明治天皇はその在生中になんと93,032首の御歌を詠まれている。一日に実に20首の御歌を詠まれたことになる。それも0才から数えてである。その歌の大半が国民を思い、自らを反省される歌である。
即位建都の詔(後段)
「上は則ち乾霊の国を授けたまいし徳に答え、下は即ち皇孫の正を養いたまいし心を弘めん。然して後に六合を兼ねて、以って都を開き、八紘を掩ひて宇と為すこと亦可からずや」
「上は則ち乾霊の国」とは、武力で先住民を制圧したのではなく、天の大神より国を委託たれたという謙虚な 気持ちを表わしている。
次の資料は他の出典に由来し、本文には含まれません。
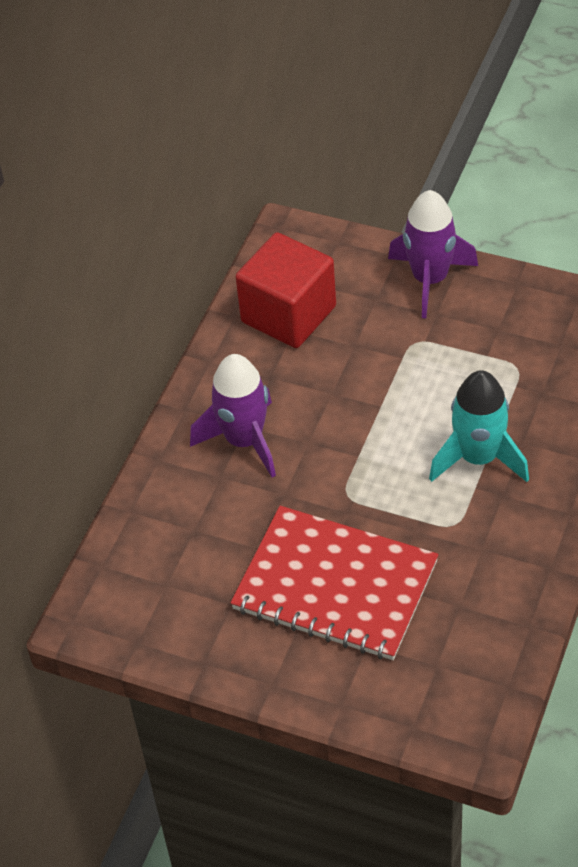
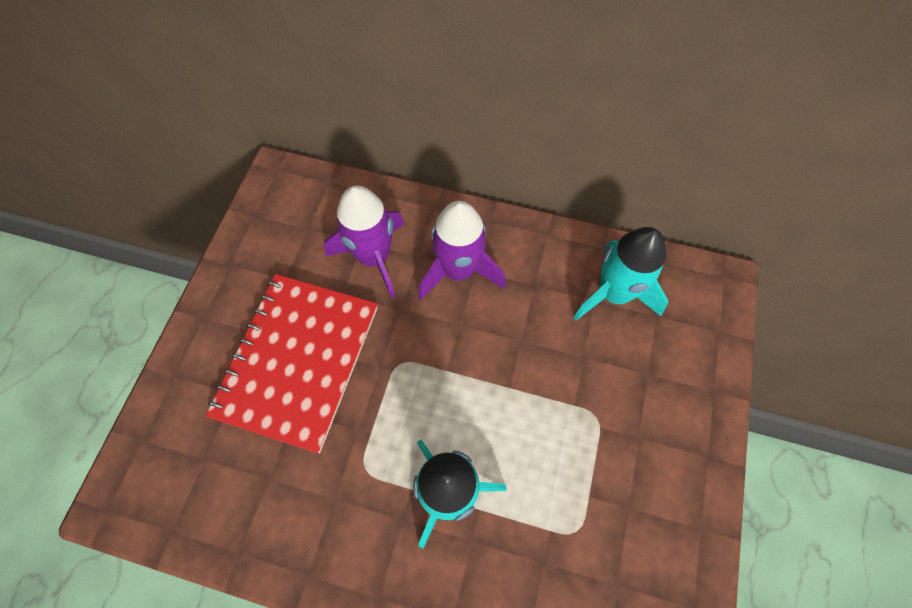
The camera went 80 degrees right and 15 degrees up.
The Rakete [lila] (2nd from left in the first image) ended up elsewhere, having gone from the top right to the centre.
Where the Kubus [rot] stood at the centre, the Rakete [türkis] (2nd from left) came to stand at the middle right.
それは「天壌無窮の神勅」によく表われている。
「天壌無窮の神勅」
「豊葦原の千五百秋の瑞穂の国は吾が子孫の王たるべき地なり。宜しく爾皇孫、就きて治らせ、さきくませ。宝祚の隆えなむこと
天壌と窮りなかるべし。」
「下は則ち皇孫の正を養いたまいし心を弘めん。然してのちに」との言葉は、かのイエスキリストが「まず神の国と神の義を求めよ。その余のものは汝らに加えらるべし」と言ったのとまさしく同じである。神の国の正義を自己の中に養い修養して、喜べば喜び事が喜びにくるの原理に従って慶びを積み、心を明るくして神の光を自己に受信しうる波長を心に起こすと、自然に「八紘を掩ひて宇と為す」ことができるのである。まず日本が為すべきことは、「道義国家」の確立であると言っている。
「六合を兼ねて」とは上下四方、十方世界、世界の中心にということであり、「八紘一宇」とは、四海一家、世界は道義の世界ではひとつということであり、家族であるとのことである。
第122代 明治天皇
「四方の海 皆はらからと思う世に など波風の立ちさわぐらむ」
「八紘一宇」の言葉は、不幸な使い方もされたが、本来の意味は「天に道義があり平和があるように地にもその世界を実現しよう。」というものである。
神武天皇の在位期間は記紀によれば76年間、御年137歳となることをもつて存在そのものを否定しようとする考えも一部にはあるが、この建国の詔を素直に受け止めたいものである。